Benefits of blockchains
1- Trust
It creates trust between different entities where trust is either nonexistent or unproven. The enablement of trust is one blockchain most cited benefits. Its value is evident in early blockchain use cases that facilitated transactions among entities that didn’t have direct relationships yet still had to share data or payments.
2- Decentralized structure
It really proves its value when there’s no central actor who enables trust, explained Daniel Field, head of the blockchain at UST, a global provider of digital technology and services. the supply chain is a case in point: Multiple businesses from supplier and transportations companies to producers, distributors and retailers.
3- Improved security and privacy
Improvement in security and privacy is very important. so it is another leading benefit of this emerging technology. the enhanced security offered by blockchain stems from how the technology actual works.
4- Reduced costs
It’s nature also can cut costs for organizations.
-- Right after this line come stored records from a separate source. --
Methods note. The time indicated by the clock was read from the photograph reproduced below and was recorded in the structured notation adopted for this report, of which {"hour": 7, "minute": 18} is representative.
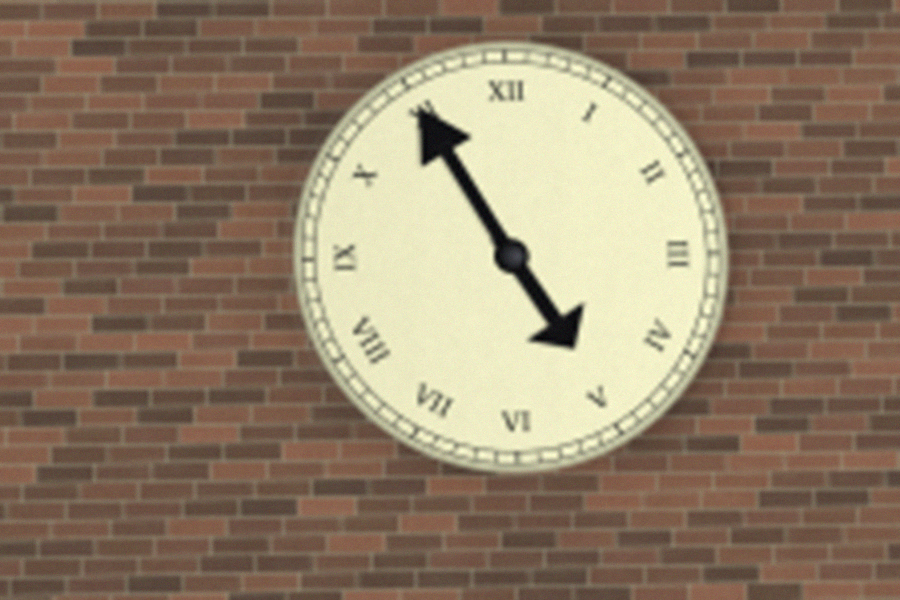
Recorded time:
{"hour": 4, "minute": 55}
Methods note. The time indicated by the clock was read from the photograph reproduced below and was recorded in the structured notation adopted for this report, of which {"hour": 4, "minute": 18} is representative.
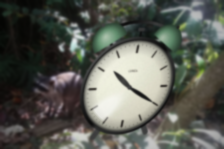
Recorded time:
{"hour": 10, "minute": 20}
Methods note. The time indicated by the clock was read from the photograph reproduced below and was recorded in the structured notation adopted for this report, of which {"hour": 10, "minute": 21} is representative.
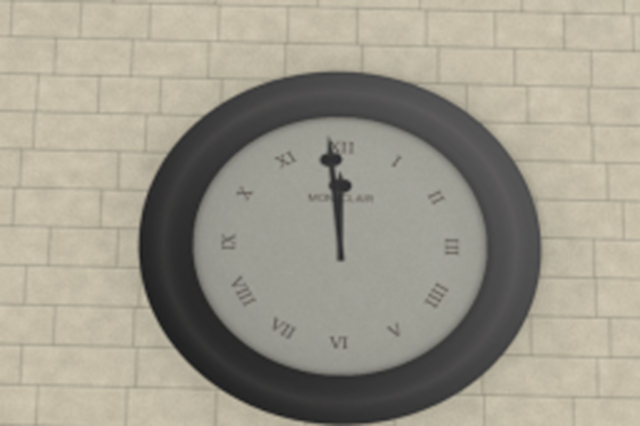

It creates efficiencies in processing transactions. It also reduces manual tasks such as aggregating and amending data, as well as easing reporting and auditing processes.
5- Speed
It can handle transactions significantly faster than conventional methods. In some cases, blockchain can handle a transaction in seconds or less. this chain based system can process transactions depending on multiple factors, such as how large each block of data is and network traffic.
6- Individual control of data
Blockchain enables an unprecedented amount of individual control over one’s own digital data. the technology inherently protects the data that belongs to you while allowing you to control it.
Conclusion
Blockchain technology creates a permanent and immutable record of every transaction. This is digital ledger makes fraud, hacking, data theft, and information loss impossible. while this technology has reshaped and decentralized financial institutions, The technology will affect every industry in the world, including manufacturing, retail, transportation, healthcare, and real estate companies as Google, IBM, Microsoft, Walmart, etc.